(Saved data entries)
● ● ● ● ● ● ●

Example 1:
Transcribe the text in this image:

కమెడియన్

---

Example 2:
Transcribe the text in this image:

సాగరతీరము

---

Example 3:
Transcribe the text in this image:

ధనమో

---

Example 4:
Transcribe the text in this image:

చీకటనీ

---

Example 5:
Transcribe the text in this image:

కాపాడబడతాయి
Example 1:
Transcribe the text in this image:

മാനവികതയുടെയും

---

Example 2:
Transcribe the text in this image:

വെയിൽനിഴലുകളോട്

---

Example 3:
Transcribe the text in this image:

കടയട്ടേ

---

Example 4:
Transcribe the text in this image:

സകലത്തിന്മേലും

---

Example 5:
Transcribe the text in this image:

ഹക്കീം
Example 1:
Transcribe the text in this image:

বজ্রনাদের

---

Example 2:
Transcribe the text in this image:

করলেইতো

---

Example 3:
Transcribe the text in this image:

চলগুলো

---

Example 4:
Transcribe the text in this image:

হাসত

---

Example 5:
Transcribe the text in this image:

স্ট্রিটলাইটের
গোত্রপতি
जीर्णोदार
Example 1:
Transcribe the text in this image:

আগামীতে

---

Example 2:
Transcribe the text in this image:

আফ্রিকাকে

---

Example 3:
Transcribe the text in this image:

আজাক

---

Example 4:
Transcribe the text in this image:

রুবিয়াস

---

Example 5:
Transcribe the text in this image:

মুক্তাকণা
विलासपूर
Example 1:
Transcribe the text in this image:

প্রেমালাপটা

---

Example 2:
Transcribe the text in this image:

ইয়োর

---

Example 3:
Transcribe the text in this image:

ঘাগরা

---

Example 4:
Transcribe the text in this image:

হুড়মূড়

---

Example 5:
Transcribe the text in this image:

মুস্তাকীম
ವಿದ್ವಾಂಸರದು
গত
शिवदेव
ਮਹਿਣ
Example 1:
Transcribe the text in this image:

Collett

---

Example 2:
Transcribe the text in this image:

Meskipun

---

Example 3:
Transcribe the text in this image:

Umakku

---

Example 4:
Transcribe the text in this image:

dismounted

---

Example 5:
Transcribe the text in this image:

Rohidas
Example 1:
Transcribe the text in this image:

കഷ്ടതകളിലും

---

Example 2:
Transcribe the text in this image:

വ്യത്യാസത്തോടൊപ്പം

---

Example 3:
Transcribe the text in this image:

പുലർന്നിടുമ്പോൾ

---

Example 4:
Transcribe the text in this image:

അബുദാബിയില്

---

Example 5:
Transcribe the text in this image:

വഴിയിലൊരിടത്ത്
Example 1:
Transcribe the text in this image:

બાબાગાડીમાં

● ● ● ● ● ● ●

Action item:
Reproduce every entry, word for word.

Solution for this exercise:
Example 1:
Transcribe the text in this image:

కమెడియన్

---

Example 2:
Transcribe the text in this image:

సాగరతీరము

---

Example 3:
Transcribe the text in this image:

ధనమో

---

Example 4:
Transcribe the text in this image:

చీకటనీ

---

Example 5:
Transcribe the text in this image:

కాపాడబడతాయి
Example 1:
Transcribe the text in this image:

മാനവികതയുടെയും

---

Example 2:
Transcribe the text in this image:

വെയിൽനിഴലുകളോട്

---

Example 3:
Transcribe the text in this image:

കടയട്ടേ

---

Example 4:
Transcribe the text in this image:

സകലത്തിന്മേലും

---

Example 5:
Transcribe the text in this image:

ഹക്കീം
Example 1:
Transcribe the text in this image:

বজ্রনাদের

---

Example 2:
Transcribe the text in this image:

করলেইতো

---

Example 3:
Transcribe the text in this image:

চলগুলো

---

Example 4:
Transcribe the text in this image:

হাসত

---

Example 5:
Transcribe the text in this image:

স্ট্রিটলাইটের
গোত্রপতি
जीर्णोदार
Example 1:
Transcribe the text in this image:

আগামীতে

---

Example 2:
Transcribe the text in this image:

আফ্রিকাকে

---

Example 3:
Transcribe the text in this image:

আজাক

---

Example 4:
Transcribe the text in this image:

রুবিয়াস

---

Example 5:
Transcribe the text in this image:

মুক্তাকণা
विलासपूर
Example 1:
Transcribe the text in this image:

প্রেমালাপটা

---

Example 2:
Transcribe the text in this image:

ইয়োর

---

Example 3:
Transcribe the text in this image:

ঘাগরা

---

Example 4:
Transcribe the text in this image:

হুড়মূড়

---

Example 5:
Transcribe the text in this image:

মুস্তাকীম
ವಿದ್ವಾಂಸರದು
গত
शिवदेव
ਮਹਿਣ
Example 1:
Transcribe the text in this image:

Collett

---

Example 2:
Transcribe the text in this image:

Meskipun

---

Example 3:
Transcribe the text in this image:

Umakku

---

Example 4:
Transcribe the text in this image:

dismounted

---

Example 5:
Transcribe the text in this image:

Rohidas
Example 1:
Transcribe the text in this image:

കഷ്ടതകളിലും

---

Example 2:
Transcribe the text in this image:

വ്യത്യാസത്തോടൊപ്പം

---

Example 3:
Transcribe the text in this image:

പുലർന്നിടുമ്പോൾ

---

Example 4:
Transcribe the text in this image:

അബുദാബിയില്

---

Example 5:
Transcribe the text in this image:

വഴിയിലൊരിടത്ത്
Example 1:
Transcribe the text in this image:

બાબાગાડીમાં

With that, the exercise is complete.